McALLEN — Less than 24 hours before the deadline to nominate a candidate for 93rd District Court judge, Hidalgo County GOP precinct chairs selected attorney Jennifer Morales to represent them in the November election.
The nomination came Monday evening, days after the Hidalgo County GOP announced it had been unable to find someone to run against Democrat Fernando Mancias for the district court. A special election has been called to fill the vacancy left by the April resignation of ex-District Judge Rodolfo “Rudy” Delgado following his arrest and indictment on federal bribery charges.
Morales, 40, said she was motivated to run after reading in The Monitor that the local GOP closed its application period for potential nominees on Aug. 20 without a single attorney expressing sufficient interest in running for the position before the parties’ Aug. 28 deadline to finalize a candidate.
“The thing that caught me from the article … was just the smugness of ‘We got it in the bag’ kind of thing. They shouldn’t be handed things; they should work for them,” Morales said of learning that the Democratic candidate was likely going to run unopposed in the Nov. 6 election.

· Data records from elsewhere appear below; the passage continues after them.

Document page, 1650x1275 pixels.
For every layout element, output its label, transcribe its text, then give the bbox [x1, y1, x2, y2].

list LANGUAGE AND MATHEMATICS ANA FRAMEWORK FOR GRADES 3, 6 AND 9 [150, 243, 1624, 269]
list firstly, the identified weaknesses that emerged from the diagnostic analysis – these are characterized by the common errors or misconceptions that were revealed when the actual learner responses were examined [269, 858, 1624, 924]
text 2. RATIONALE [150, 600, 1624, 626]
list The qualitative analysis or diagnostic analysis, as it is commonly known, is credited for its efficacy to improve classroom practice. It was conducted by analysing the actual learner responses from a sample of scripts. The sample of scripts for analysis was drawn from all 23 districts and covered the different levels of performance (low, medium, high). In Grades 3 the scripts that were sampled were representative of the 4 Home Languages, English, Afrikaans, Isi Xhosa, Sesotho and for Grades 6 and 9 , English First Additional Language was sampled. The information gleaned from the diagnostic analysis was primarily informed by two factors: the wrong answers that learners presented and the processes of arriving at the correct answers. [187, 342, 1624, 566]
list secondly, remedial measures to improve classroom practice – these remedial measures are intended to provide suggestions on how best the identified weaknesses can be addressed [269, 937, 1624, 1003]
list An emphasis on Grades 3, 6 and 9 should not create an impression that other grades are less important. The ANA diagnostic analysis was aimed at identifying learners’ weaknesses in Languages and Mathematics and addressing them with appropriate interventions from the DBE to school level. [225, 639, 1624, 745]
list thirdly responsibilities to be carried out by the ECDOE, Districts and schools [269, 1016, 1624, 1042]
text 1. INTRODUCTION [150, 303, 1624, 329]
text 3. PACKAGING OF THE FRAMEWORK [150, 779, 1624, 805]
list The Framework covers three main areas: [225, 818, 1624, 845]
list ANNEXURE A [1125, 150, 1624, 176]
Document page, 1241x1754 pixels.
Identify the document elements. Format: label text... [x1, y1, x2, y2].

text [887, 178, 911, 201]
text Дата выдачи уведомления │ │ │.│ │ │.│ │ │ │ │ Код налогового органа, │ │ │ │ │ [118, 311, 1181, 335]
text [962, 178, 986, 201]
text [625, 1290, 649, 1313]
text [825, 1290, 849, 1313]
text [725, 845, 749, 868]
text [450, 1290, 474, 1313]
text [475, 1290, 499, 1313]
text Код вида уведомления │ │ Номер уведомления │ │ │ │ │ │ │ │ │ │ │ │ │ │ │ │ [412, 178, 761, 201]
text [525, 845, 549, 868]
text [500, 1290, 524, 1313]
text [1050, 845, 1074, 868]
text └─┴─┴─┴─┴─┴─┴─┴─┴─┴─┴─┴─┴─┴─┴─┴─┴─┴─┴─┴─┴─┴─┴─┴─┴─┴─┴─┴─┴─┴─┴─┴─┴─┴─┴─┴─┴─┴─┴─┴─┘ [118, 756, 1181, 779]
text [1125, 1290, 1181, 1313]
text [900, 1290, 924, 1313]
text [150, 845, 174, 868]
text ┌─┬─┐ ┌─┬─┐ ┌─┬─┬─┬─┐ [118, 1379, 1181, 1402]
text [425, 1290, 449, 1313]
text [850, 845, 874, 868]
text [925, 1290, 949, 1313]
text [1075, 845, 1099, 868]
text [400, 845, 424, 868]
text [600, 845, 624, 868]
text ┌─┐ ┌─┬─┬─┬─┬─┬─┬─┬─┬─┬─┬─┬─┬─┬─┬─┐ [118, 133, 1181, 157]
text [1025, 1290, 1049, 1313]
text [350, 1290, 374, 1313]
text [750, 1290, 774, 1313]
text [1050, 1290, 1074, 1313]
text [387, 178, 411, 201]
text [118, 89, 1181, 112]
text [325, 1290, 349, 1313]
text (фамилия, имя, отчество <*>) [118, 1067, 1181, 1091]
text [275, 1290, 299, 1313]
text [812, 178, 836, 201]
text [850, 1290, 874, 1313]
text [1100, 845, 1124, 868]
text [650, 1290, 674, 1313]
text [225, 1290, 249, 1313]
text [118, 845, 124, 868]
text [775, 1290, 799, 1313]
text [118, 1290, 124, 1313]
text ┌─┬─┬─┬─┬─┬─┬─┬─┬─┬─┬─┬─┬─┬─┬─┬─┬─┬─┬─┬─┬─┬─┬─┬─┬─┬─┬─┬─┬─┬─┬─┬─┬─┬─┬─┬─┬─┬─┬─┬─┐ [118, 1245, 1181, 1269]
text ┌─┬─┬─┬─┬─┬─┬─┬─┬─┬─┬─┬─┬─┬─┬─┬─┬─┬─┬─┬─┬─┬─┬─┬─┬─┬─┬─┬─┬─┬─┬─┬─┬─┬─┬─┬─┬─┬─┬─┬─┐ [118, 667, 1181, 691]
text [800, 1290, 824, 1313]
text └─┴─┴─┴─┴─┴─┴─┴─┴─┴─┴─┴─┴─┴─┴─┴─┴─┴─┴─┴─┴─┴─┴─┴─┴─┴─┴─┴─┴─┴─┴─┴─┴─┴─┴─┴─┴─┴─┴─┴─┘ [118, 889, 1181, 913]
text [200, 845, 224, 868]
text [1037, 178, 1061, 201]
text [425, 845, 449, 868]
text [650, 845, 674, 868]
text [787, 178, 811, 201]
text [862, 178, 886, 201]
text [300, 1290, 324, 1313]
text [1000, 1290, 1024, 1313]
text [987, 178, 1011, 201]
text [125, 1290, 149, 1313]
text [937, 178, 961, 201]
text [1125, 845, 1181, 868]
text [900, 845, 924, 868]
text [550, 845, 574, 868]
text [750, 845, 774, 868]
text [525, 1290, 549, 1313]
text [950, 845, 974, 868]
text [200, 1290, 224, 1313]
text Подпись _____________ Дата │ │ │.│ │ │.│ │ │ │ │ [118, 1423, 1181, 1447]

An El Paso native who moved to Hidalgo County when she was 15 years old, Morales has been a practicing attorney since 2008. She ran her own law firm from 2008 to 2013, handling criminal defense, family law and child welfare and immigration cases, according to the resume she provided precinct chairs.
Currently an attorney with the Health and Human Services Commission tasked with overseeing contracts for long-term regulatory care facilities, Morales also continues to handle immigration cases as a private attorney after hours.
As a working mother of three, Morales said she had no idea the Republican party had been looking for a candidate and was unfamiliar with the process of running for office, despite toying with the idea of one day running for a judge’s seat since she was a law student.
“We’re giving Hidalgo County voters a choice; before they didn’t have a choice,” Morales, who has identified as a Republican for more than a decade, said of her candidacy.
Of the 16 precinct chairs in attendance at Monday night’s emergency party meeting, some questioned whether Morales would have enough time to campaign with the election only 70 days away.
Jane Cross, the Republican candidate for Hidalgo County judge, was vocal in her support for Morales before the precinct chairs voted on the eleventh hour nomination.
“As a candidate, as a Republican, any other Republican candidate would be a blessing, because there are more people to say, ‘Hey, we have choices.’ Because right now there are so few,” Cross said. “If somebody wants to run against Mancias, I think whether it’s 60 days, 10 days or 15 minutes, at least there’s a choice.
“I was just so excited to hear that anybody wanted to step up and do this.”
Ultimately, 10 of the 16 precinct chairs in attendance voted to nominate Morales as their candidate; four voted no and two abstained.
“I’m blindsided,” an excited Morales said after the vote.